Too typically, although, Doja Cat is ignored of this dialog — maybe as a result of she’s too nimble. A frisky performer comfy with each rapping and singing, she’s damaged by means of most prominently on songs that present however don’t emphasize simply how detailed a rapper she may be. Her two best-known hits, “Say So” and “Kiss Me More,” have been quasi-disco-revival pop, and despite the fact that her rhymes are pointed and tart, they’re almost suffocated by the gloss of the manufacturing.

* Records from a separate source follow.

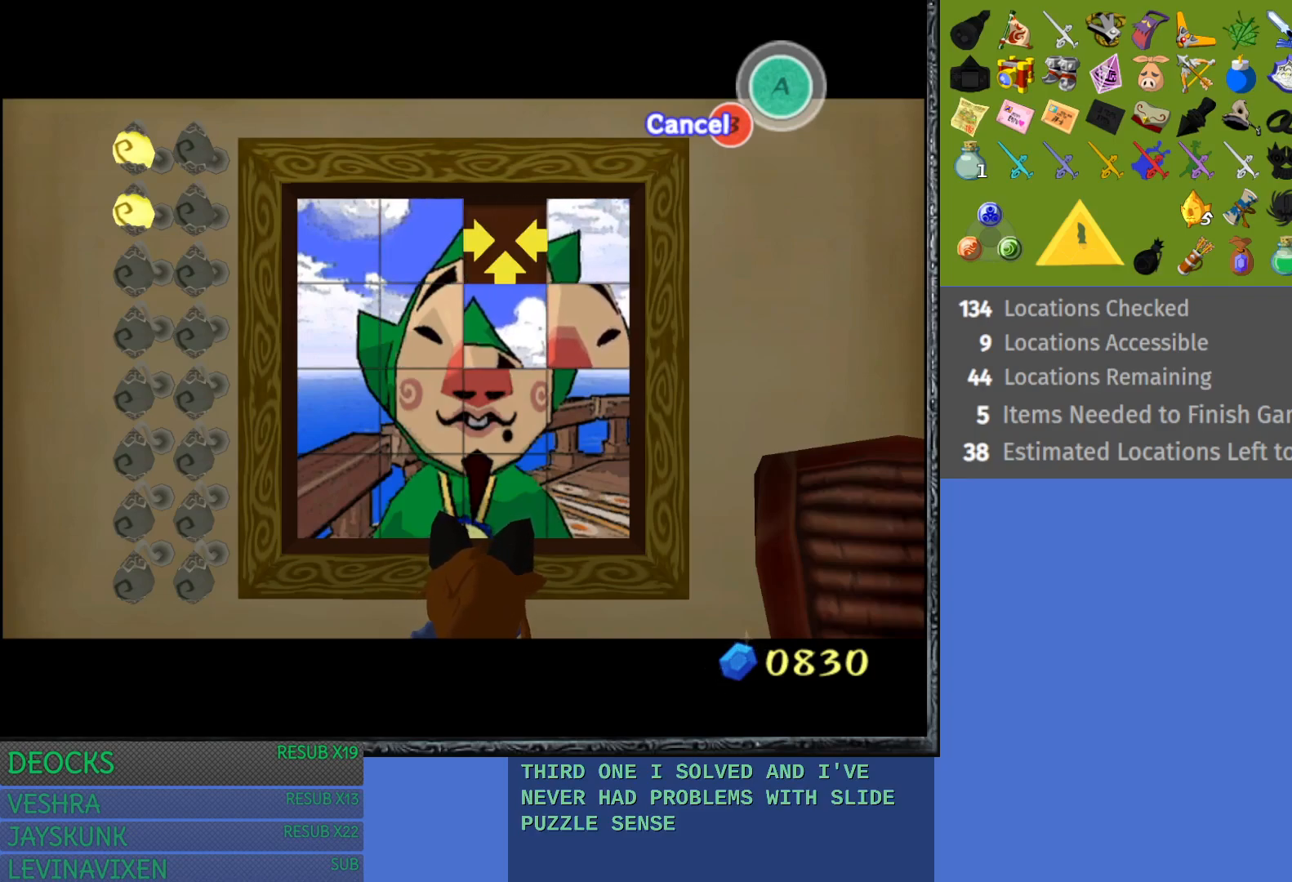
{"buttons": [], "left_stick": "left", "right_stick": "center", "events": [[100, "left_stick", "center"], [150, "left_stick", "left"]]}
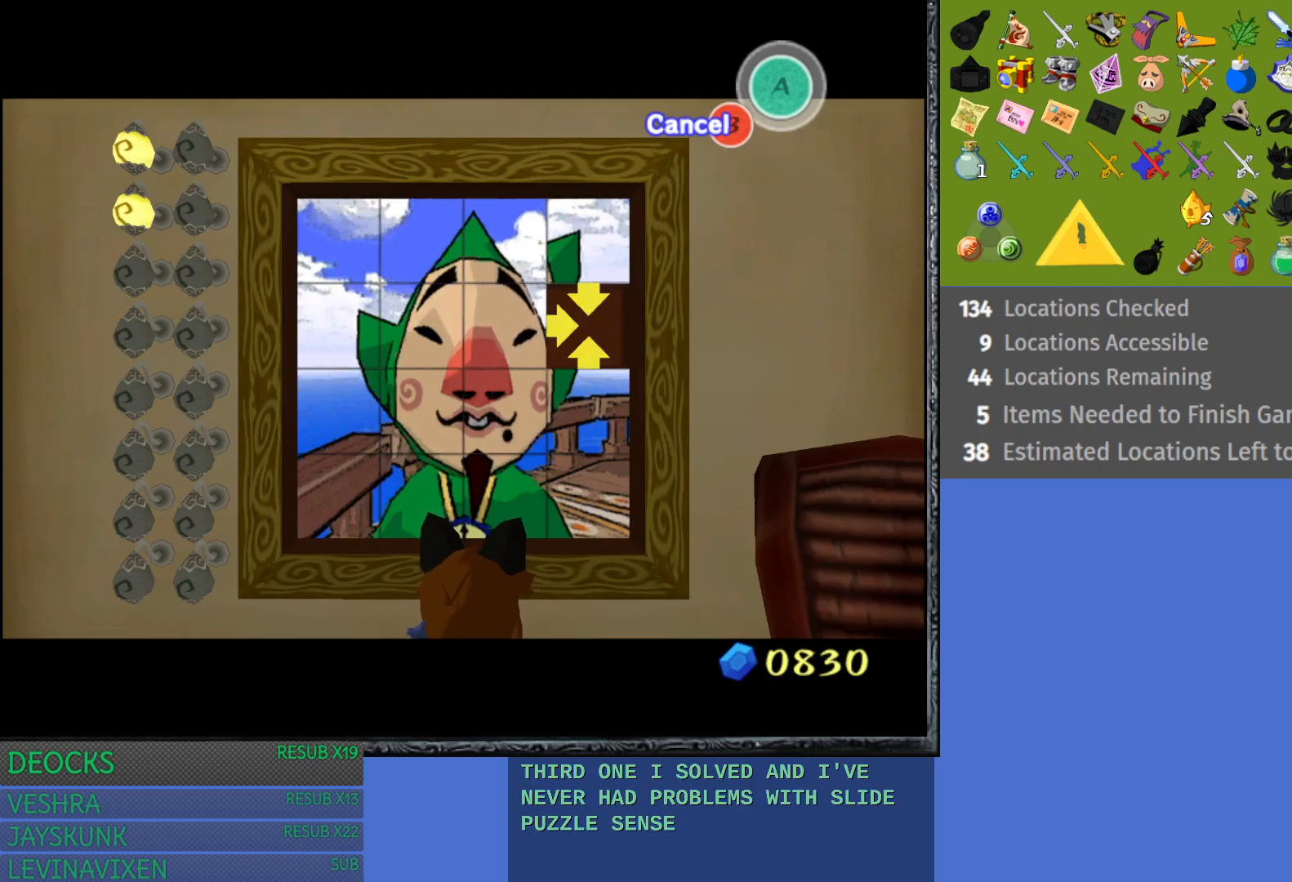
{"buttons": [], "left_stick": "down", "right_stick": "center", "events": [[167, "left_stick", "down"]]}
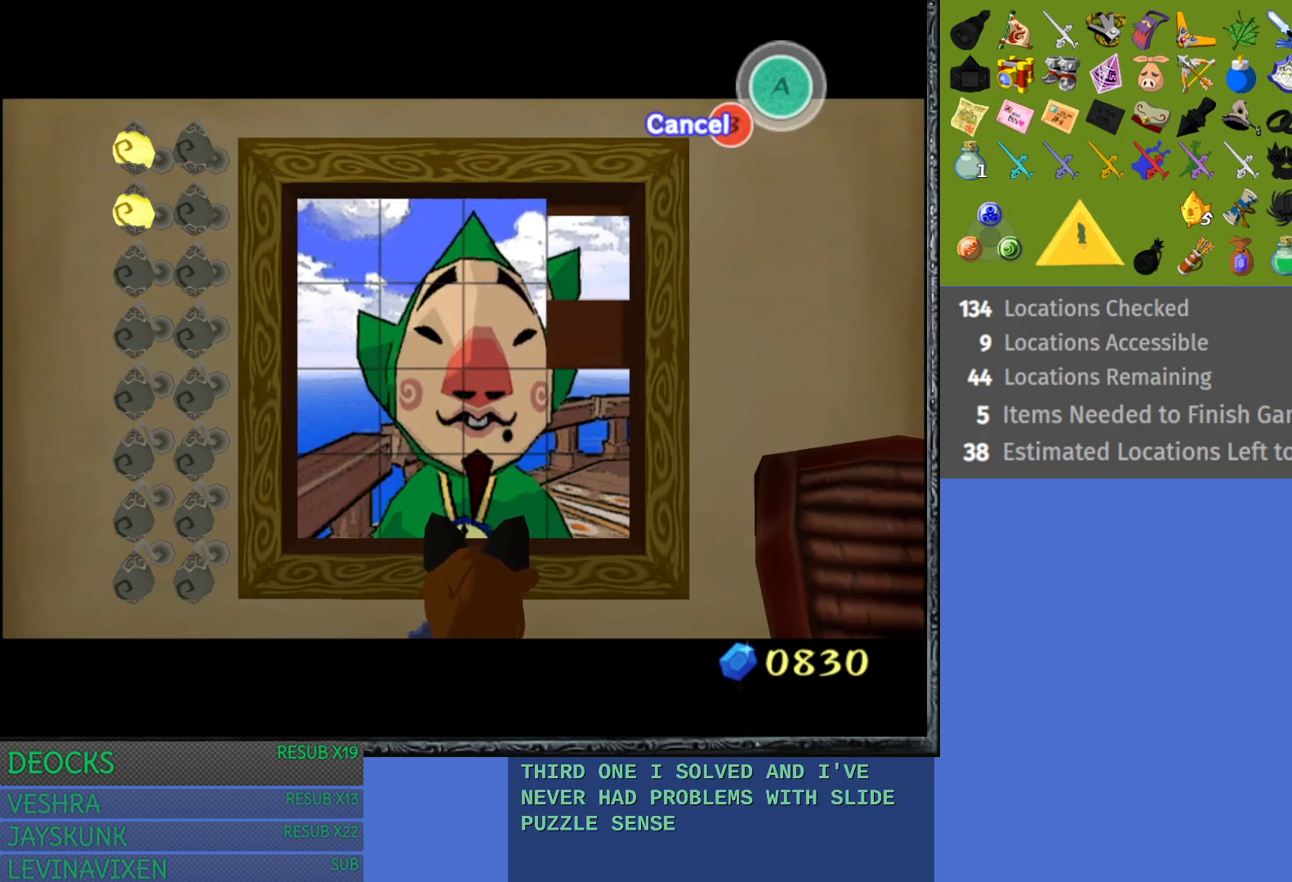
{"buttons": [], "left_stick": "down", "right_stick": "center", "events": []}
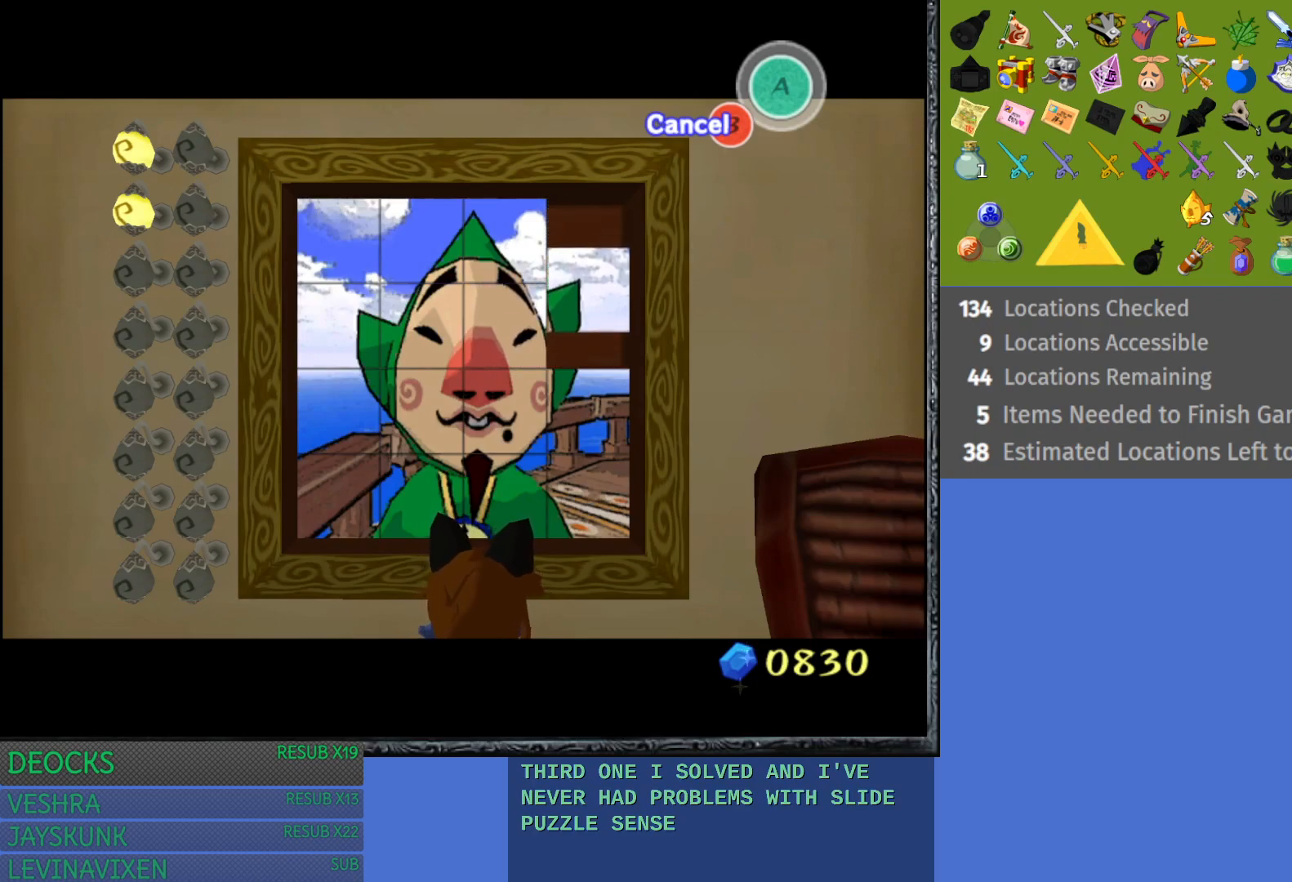
{"buttons": [], "left_stick": "down", "right_stick": "center", "events": []}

So it’s notable that “Paint the Town Red,” the lead single from her fourth album, “Scarlet” — and the second No. 1 music of her profession — is one thing completely different: a light-weight, ethereal, almost disarmingly informal hip-hop music, woven by means of with a mottled pattern of Dionne Warwick’s model of “Walk on By.” Doja Cat raps slickly and dexterously, whereas peppy horns interject politely and austerely.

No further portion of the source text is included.